Thursday May 20, 2010

Just like that.

Well it feels just like that, but really it's been a long time coming.

I've been weaning Kai for months, and he has been down to just one nursing a night for weeks.

So I've reassured Randy whenever he has asked: You ARE weaning him right? You're not going to be one of those moms nursing him when he's 6, right? You DO think that's weird, right?

And then, last Monday, I stuck Kai straight into the crib at tuck-in, and he skipped nursing altogether for the first time. We had just seen the movie "Babies" with Nana and Katie. It seemed ironic, given all the nursing in the movie, but maybe that was it: they were clearly babies doing all that nursing, whereas Kai now seems more like a boy. A boy who says NOT YET when you ask if he wants to get dressed. A boy who says PRETTY good! when you ask how he's doing.

After skipping that night, Kai nursed the next, perhaps because I lingered hoping he would want to. He nursed just one more time, in Ohio. Then he was done.

So when Randy and I go to Cha Am on our date night tonight, I feast on shrimp and scallops, two foods that I have been somewhat avoiding, out of an abundance of caution given the potential allergens passed on through my milk.

And just like that, I'm no longer a nursing mom. Kai is no longer a nursing baby.

Friday May 21, 2010

Max and Kai like me to ask them to guess who will arrive on a motorcycle on Max's birthday. They pretend they don't know. Their guesses today, with a week to go, include: Neko, a tree, and soap.

We'll be having a party at the no-moving-big-red-train park, Saturday at 4:00. No gifts (no room! We are contemplating squeezing everything we can into a moving trailer when we head back to Boulder, and donating the rest). The only gifts we might have room for are pictures to help Max remember his Bay Area friends.

Sunday May 23, 2010

With less than 3 months to go in our Berkeley year, Max and Kai discover the TV in our family room.

I love that it took this long.

We spent the afternoon in Japantown yesterday, after driving around the Marin Headlands for beautiful views of the Bay, and naps for the kids (and me). We woke with plenty of energy to chase each other around the peace pagoda.

This afternoon, we drop Randy off at the airport (for a quick work trip in Baltimore), then head to Alta Plaza, a playground in Pacific Heights with big views of the city. The kids focus on views of the structures to climb on, the train to ride, the see-saw to bounce on. As we drive past Japantown on our way home, Kai calls out PEACE REE-DODA.
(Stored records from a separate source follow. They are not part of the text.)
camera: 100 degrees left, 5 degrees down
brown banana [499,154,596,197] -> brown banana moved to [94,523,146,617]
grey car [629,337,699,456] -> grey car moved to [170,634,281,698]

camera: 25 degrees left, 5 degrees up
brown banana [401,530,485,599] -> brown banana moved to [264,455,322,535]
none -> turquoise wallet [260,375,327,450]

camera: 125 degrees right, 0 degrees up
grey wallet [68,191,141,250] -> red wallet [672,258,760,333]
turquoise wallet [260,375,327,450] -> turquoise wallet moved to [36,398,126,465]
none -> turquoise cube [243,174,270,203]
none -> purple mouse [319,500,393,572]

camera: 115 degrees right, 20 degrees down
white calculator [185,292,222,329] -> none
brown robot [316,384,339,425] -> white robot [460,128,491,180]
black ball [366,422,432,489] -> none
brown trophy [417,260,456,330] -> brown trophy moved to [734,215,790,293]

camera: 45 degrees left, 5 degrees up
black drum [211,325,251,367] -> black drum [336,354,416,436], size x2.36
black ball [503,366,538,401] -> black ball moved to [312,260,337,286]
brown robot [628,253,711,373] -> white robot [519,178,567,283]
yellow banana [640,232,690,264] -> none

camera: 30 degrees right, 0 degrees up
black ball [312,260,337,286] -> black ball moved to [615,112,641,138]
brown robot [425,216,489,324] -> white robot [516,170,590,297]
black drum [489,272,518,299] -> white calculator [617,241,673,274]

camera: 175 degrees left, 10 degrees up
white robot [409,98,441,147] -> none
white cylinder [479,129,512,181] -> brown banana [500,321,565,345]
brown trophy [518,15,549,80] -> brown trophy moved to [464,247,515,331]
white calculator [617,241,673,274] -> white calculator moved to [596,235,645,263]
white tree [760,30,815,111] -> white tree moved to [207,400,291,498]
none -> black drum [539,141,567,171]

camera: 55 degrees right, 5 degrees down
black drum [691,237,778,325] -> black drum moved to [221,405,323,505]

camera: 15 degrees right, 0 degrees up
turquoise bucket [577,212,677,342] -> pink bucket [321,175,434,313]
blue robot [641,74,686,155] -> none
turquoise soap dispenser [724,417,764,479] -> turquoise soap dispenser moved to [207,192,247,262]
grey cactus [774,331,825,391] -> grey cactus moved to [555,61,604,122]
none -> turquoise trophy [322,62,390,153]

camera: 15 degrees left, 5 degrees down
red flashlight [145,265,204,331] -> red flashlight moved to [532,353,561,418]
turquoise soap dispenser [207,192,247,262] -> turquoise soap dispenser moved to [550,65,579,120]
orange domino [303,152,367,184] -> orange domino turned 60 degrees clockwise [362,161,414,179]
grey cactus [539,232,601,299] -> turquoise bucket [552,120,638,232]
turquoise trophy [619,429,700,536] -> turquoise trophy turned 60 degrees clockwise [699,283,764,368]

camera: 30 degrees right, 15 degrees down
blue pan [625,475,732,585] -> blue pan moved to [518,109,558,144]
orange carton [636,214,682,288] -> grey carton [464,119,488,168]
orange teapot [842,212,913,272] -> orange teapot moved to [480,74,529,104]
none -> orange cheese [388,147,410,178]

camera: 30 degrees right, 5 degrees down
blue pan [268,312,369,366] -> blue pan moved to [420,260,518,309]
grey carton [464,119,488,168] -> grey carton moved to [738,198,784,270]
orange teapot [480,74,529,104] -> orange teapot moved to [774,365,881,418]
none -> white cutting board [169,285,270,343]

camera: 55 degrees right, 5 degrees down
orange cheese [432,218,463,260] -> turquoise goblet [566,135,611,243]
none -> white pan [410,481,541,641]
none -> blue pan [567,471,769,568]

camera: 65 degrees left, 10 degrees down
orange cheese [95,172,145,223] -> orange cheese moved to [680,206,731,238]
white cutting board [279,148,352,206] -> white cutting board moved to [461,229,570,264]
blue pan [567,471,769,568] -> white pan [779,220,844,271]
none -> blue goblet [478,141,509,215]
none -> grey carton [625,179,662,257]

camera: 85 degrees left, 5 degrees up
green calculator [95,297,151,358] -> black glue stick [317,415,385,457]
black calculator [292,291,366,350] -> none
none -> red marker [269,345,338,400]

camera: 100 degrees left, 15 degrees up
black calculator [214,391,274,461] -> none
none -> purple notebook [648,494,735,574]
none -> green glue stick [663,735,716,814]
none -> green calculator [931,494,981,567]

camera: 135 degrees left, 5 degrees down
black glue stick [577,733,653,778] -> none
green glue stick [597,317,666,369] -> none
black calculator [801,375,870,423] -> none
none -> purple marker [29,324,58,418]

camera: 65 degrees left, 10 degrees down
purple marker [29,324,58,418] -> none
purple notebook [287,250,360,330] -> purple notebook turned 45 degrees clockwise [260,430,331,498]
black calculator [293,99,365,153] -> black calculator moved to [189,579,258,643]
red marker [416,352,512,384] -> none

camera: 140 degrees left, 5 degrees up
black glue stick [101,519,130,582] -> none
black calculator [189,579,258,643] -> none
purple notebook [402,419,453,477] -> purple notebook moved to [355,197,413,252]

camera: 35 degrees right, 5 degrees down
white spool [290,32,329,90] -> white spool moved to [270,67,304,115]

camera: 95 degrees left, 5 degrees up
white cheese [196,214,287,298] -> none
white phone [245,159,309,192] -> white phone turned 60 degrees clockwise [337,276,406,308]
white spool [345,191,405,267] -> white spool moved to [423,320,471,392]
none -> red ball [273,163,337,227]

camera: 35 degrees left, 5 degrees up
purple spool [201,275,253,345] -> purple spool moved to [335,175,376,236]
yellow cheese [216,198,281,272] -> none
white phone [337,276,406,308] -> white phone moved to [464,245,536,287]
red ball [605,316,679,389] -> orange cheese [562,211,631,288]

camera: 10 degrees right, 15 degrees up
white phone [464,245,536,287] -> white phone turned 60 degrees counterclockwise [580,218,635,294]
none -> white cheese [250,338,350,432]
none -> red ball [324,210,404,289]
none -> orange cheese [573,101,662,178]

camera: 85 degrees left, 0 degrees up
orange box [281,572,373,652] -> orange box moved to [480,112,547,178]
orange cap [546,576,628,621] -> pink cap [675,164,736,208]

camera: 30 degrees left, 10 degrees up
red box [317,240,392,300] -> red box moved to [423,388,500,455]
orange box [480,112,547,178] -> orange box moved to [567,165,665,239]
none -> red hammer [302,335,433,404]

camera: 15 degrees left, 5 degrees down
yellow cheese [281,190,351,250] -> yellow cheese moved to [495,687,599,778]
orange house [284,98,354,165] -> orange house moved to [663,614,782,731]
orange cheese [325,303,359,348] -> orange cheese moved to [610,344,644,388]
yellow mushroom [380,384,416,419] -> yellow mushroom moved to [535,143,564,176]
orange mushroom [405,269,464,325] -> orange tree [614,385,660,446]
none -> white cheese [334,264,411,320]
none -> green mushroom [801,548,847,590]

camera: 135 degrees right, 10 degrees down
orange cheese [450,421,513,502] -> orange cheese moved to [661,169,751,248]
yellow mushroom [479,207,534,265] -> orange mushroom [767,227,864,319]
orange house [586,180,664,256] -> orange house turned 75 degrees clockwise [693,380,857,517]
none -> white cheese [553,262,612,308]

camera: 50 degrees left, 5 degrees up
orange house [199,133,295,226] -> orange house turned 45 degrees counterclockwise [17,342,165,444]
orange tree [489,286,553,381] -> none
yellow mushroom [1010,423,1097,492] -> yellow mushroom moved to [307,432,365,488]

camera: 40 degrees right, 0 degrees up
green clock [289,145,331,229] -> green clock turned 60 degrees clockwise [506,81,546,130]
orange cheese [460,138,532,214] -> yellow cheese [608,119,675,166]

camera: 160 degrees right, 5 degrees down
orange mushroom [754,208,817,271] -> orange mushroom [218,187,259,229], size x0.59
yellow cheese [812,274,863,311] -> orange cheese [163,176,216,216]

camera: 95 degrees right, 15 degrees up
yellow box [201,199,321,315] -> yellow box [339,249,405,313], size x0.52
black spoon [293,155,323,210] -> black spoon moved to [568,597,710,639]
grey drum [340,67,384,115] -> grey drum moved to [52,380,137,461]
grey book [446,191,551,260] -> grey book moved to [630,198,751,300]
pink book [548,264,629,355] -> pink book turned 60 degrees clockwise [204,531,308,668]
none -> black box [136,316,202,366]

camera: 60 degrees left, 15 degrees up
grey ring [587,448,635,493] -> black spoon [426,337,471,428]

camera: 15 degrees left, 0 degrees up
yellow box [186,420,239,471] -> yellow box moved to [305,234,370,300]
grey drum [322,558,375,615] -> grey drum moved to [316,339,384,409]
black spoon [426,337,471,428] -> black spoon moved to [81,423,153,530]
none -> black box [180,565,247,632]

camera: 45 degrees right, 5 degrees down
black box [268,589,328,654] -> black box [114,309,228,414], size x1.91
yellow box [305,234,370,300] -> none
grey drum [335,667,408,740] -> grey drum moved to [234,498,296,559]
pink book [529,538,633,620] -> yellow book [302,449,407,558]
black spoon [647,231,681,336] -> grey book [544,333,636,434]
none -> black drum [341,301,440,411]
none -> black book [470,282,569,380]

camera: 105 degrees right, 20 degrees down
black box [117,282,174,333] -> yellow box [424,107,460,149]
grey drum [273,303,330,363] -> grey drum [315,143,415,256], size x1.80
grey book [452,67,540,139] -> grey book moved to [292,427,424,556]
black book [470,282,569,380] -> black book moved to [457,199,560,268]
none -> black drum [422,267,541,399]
There's just so much to do here.

So when Max and Kai discovered the TV this morning, they turned it on, and off, and on. Kai stared at the screen for several seconds, then held up Babar to show him the static. (The TV only works for playing movies -- it gets no reception.) And off they ran.

Tuesday May 25, 2010

Before Randy left town, Max announced that he wanted me to go and Daddy to stay. "Because I love Daddy SO much," he explained.

When Max started his nap Sunday, Randy was driving us all to the airport. When Max woke, I was driving the boys to Alta Plaza. Max started screaming for Daddy. He screamed for him through the drive, through unloading from the car, and through hiking up to the playground. Kai started screaming too.

Randy is back in Berkeley now.

And suddenly, Max seems to love Mommy.

I don't know if it's because this is the most upset he has been about Randy being gone, but then discovered he could survive with me (with much help from Nanny Kate). Or because we did more than just try to survive, with our trip to the city.

It's wearying, doing sterile medical procedures across the night instead of splitting them with Randy. But Randy might just need to leave town more often.

Wednesday May 26, 2010

Max will be immortalized. I receive an email asking if he can be featured in an exhibit on the Human Body at the Science Museum of Minnesota. His body is remarkable. But the exhibit will showcase his mind.

Thursday May 27, 2010

I haven't wanted to get hopes up, but we are on track to drop names on our trip to DC next month.